Machine learning for accuracy in density functional approximations
Johannes Voss
TL;DR
The paper surveys the burgeoning use of machine learning to enhance density functional approximations, categorizing approaches into ML-based exchange-correlation functionals and post-DFT corrections. It compiles benchmark datasets and ground-truth targets (thermochemistry, molecular structures, transition-metal surfaces, and charge densities) to train and evaluate ML models, including explicit-form functionals and neural-network XC models such as pcNN and DM21. It discusses key successes, transferability challenges, and the need for physical constraints and robust benchmarks to ensure reliable performance across chemistries and solids. The work underscores both the potential for achieving chemical accuracy with ML-augmented DFAs and the practical hurdles in extending these models to extended systems and diverse material classes, calling for careful data curation, validation, and methodological advances.
Abstract
Machine learning techniques have found their way into computational chemistry as indispensable tools to accelerate atomistic simulations and materials design.

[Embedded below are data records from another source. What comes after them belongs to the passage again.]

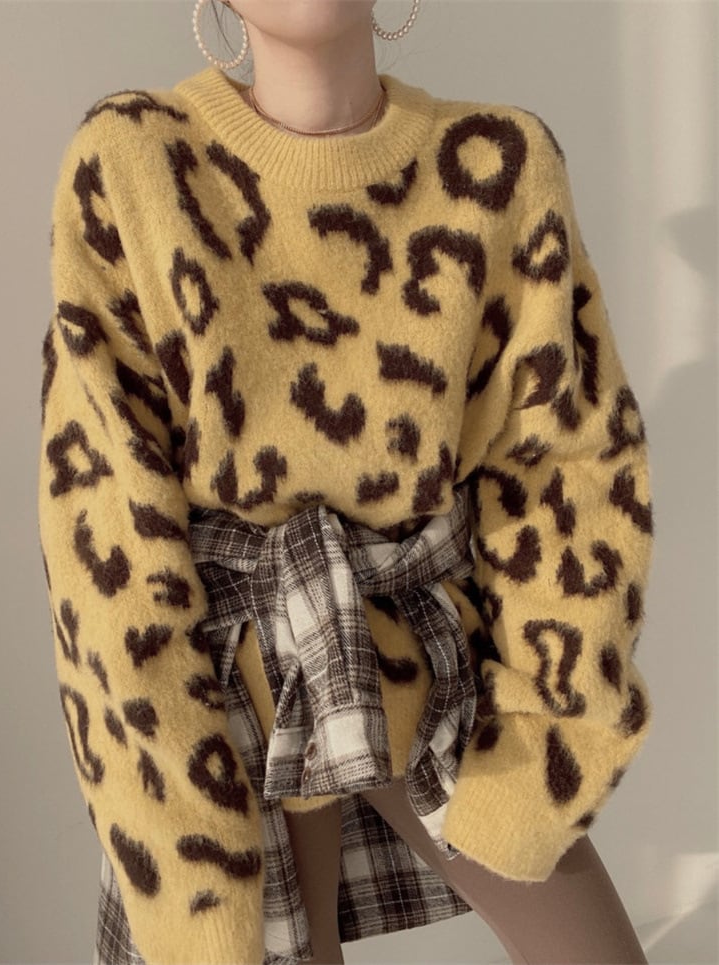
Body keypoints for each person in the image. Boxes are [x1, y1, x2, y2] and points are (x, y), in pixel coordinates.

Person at [37, 1, 655, 963]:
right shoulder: (132, 159)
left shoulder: (500, 164)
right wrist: (183, 853)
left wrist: (543, 745)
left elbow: (572, 481)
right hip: (229, 698)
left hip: (436, 668)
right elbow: (102, 537)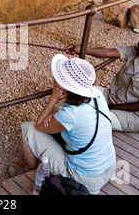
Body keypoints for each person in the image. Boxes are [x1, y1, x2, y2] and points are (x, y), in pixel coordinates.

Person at [21, 54, 115, 194]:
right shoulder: (97, 94)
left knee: (27, 129)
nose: (54, 79)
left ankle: (31, 172)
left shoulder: (70, 115)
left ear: (65, 88)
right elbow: (71, 115)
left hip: (85, 180)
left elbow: (39, 125)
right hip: (109, 168)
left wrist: (53, 98)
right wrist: (57, 114)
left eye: (58, 78)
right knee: (59, 111)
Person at [64, 25, 139, 133]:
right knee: (78, 91)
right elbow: (108, 52)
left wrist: (112, 107)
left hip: (134, 115)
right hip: (113, 98)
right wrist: (80, 49)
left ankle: (64, 135)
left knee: (92, 119)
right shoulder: (134, 52)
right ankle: (61, 119)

In addition, machine learning approaches hold the potential to boost the predictive power of computationally efficient electronic structure methods, such as density functional theory, to chemical accuracy and to correct for fundamental errors in density functional approaches. Here, recent progress in applying machine learning to improve the accuracy of density functional and related approximations is reviewed. Promises and challenges in devising machine learning models transferable between different chemistries and materials classes are discussed with the help of examples applying promising models to systems far outside their training sets.